/---
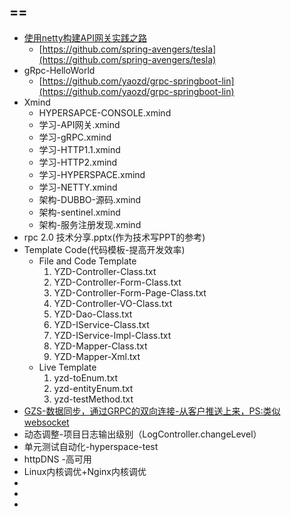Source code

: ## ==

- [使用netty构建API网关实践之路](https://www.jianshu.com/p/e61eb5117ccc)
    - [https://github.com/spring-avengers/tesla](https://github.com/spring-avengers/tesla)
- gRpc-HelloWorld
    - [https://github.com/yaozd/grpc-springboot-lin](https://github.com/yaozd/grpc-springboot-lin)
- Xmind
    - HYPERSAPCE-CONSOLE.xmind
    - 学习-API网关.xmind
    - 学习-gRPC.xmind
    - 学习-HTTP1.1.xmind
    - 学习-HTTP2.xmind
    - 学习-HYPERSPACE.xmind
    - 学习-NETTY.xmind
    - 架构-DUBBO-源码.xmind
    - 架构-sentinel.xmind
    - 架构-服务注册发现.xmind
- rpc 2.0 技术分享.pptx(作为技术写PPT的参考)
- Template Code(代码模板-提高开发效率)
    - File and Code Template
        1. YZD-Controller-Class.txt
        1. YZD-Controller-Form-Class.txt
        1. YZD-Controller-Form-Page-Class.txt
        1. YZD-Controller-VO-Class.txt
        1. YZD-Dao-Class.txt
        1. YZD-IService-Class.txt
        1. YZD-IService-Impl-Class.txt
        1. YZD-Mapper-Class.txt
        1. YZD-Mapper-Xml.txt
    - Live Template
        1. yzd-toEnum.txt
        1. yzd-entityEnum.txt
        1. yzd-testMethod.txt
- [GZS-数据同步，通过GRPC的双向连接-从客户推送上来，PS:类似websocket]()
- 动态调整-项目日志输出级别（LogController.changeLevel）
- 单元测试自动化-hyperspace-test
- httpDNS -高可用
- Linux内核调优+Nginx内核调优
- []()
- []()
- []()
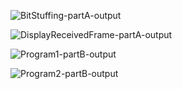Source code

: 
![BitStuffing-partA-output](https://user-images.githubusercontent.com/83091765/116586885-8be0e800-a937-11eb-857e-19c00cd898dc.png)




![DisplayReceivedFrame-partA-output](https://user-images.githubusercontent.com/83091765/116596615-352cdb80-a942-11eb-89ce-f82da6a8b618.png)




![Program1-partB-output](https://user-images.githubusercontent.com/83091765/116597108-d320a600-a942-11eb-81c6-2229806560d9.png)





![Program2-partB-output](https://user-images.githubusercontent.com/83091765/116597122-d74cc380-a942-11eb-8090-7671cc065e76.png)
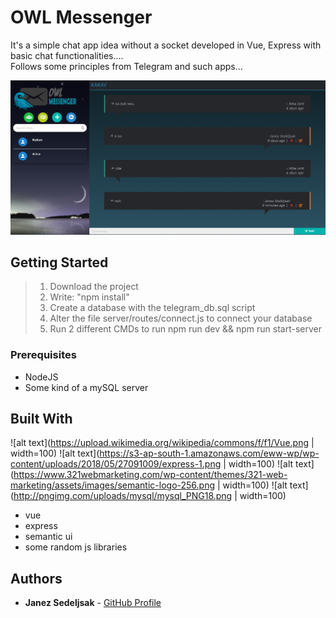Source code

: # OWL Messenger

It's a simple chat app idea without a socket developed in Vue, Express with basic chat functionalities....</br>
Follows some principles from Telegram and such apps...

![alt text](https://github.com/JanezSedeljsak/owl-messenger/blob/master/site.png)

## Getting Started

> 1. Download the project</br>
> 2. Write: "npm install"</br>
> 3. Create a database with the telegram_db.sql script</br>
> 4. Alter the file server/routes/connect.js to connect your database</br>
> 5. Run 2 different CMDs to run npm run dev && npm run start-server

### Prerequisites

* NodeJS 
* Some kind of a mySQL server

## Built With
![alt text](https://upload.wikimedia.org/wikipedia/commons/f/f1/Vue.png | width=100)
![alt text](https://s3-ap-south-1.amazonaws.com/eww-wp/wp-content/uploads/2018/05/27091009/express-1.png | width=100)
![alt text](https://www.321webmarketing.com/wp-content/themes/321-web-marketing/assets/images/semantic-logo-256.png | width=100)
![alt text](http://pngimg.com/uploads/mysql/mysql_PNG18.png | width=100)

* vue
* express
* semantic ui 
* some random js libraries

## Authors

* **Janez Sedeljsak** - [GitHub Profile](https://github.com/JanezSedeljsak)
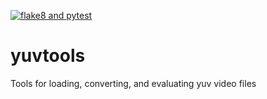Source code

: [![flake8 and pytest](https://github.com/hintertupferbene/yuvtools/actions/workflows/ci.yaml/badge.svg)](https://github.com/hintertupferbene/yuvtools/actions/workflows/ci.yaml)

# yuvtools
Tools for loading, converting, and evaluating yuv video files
\---
WORK INSTRUCTIONS
Could you update the records from the line containing "- [GitHub Profile](https://github.com/JanezSedeljsak)" through the end of the records, both ends included, putting "comparing" in place of "evaluating" and leaving everything else unchanged? Omit the pictures from your answer.

WRITTEN REPLY
* **Janez Sedeljsak** - [GitHub Profile](https://github.com/JanezSedeljsak)
Source code

: [![flake8 and pytest](https://github.com/hintertupferbene/yuvtools/actions/workflows/ci.yaml/badge.svg)](https://github.com/hintertupferbene/yuvtools/actions/workflows/ci.yaml)

# yuvtools
Tools for loading, converting, and comparing yuv video files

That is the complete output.